わたくしは今日も自分の部屋に帰って、慣れ親しんだベッドで寝るのですわ。)


 今頃、屋敷ではメイド達がブロッサムの為にシーツや寝間着を洗い、部屋を掃除してくれているはずだ。

 彼女達に感謝しつつ、ふかふかのベッドに身を沈ませる瞬間が、ブロッサムは何よりも好きだった。


(アイラブ自宅、ノーモア外泊ですわ!!)


「できるだけの事を致しますわ。

全員、会場へ連れてきて下さいまし。」


 ブロッサムの胸に決意の炎が灯る。


(全員、今日治しますわ!!)


 ブロッサムは、キッと顔を上げ会場へ向かった。

 そして患者達に話しかけた。


「治癒の効果が最大限になるように、わたくしに近づいて下さいませ。」


 部屋の中央に立つブロッサムに患者達が寄っていく。


(百人。

前世で通っていた小学校の生徒数と、だいたい同じ数。

大丈夫、できますわ。)


 何が大丈夫なのか?

 理屈はわからないが、ブロッサムはやる気に満ちていた。


「いきますわ。」


 ブロッサムが祈ると結界が展開した。

 虹色の球が広がっていく。


(全員治す、家に帰る!)


 三十メートル……五十メートル……

 どんどん大きくなって七十メートルになった。


 さて、この世界の教会はたいてい病院と孤児院がセットである。

 この教会の場合、一階から三階までに礼拝所と病院、四階からは孤児院と職員の居住スペースとなっていた。

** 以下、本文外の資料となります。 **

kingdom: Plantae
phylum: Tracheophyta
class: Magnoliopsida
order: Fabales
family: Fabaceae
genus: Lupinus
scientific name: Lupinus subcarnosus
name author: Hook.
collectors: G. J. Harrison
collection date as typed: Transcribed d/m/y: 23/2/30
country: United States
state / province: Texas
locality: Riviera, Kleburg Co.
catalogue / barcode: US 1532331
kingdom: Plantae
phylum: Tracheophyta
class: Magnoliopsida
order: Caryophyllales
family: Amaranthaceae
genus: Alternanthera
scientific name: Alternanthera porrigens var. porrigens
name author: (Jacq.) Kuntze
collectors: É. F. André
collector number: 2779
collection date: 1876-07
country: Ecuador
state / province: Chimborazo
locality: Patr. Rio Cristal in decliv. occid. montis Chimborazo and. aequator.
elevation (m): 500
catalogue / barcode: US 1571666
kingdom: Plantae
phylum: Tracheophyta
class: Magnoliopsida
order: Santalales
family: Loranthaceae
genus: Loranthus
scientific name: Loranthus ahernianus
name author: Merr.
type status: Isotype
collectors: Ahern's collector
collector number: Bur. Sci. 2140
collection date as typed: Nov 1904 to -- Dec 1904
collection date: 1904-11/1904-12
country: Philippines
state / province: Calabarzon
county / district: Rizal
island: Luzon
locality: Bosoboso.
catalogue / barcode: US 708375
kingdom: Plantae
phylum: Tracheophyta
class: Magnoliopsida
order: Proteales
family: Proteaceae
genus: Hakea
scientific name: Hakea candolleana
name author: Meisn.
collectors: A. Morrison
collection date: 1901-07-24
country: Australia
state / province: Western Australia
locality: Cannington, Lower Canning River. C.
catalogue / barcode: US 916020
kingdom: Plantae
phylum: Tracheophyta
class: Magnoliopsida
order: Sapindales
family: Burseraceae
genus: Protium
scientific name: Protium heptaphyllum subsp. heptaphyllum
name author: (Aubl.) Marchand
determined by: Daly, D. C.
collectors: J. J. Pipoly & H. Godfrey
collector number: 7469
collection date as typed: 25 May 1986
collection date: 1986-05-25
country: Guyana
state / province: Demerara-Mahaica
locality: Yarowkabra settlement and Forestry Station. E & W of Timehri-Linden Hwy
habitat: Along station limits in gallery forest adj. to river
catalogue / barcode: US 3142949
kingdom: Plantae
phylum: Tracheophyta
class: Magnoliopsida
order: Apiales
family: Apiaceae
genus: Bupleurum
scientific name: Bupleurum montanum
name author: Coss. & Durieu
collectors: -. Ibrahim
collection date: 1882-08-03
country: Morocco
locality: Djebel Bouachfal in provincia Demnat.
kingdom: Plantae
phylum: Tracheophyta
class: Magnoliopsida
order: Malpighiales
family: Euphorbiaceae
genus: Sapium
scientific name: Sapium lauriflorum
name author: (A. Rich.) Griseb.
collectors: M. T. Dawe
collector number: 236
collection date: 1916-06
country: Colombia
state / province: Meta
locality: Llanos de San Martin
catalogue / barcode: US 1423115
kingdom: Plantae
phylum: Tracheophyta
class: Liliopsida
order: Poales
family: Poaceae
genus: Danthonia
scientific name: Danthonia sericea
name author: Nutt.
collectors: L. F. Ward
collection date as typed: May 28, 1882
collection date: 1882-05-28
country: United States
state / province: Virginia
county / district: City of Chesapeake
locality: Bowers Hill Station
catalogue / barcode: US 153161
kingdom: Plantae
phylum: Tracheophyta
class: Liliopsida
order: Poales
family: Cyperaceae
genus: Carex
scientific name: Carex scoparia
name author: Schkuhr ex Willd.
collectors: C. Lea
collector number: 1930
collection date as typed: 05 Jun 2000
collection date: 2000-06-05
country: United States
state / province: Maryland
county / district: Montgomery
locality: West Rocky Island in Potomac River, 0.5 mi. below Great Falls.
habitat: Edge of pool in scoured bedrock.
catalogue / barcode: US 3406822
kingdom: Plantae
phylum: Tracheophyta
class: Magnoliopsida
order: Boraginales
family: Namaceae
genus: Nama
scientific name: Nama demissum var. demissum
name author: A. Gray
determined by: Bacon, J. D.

 ブロッサムが居るのは四階、会議から子供らの誕生パーティーまで多目的に使う部屋だった。

 その孤児院の職員に聖女がいた。

 名前はアメリア、今年学校を卒業した十八歳。

 彼女は神聖力が弱く、まだ一度も結界を張ったことが無い。

 平民生まれGランクには、一定数そういう人がいた。

 彼らは任務に就けないので、教会関連の仕事をする事が多い。

 

(ブロッサム様の結界か、見たかったな。

でも当番だから仕方ないよね。)


 同じ結界を張った事の無い聖女、勝手に親近感を抱いていた。

 そのブロッサムが結界を使えるようになっただけでも嬉しいのに、アメリアの職場に来て治癒を行うという。

 アメリアは朝からソワソワしていた。

 せめて一目だけでも姿を見れないものかと。


「わあっ!なんだあれ!」


 床から現れた虹色に子供達が、騒ぎ出した。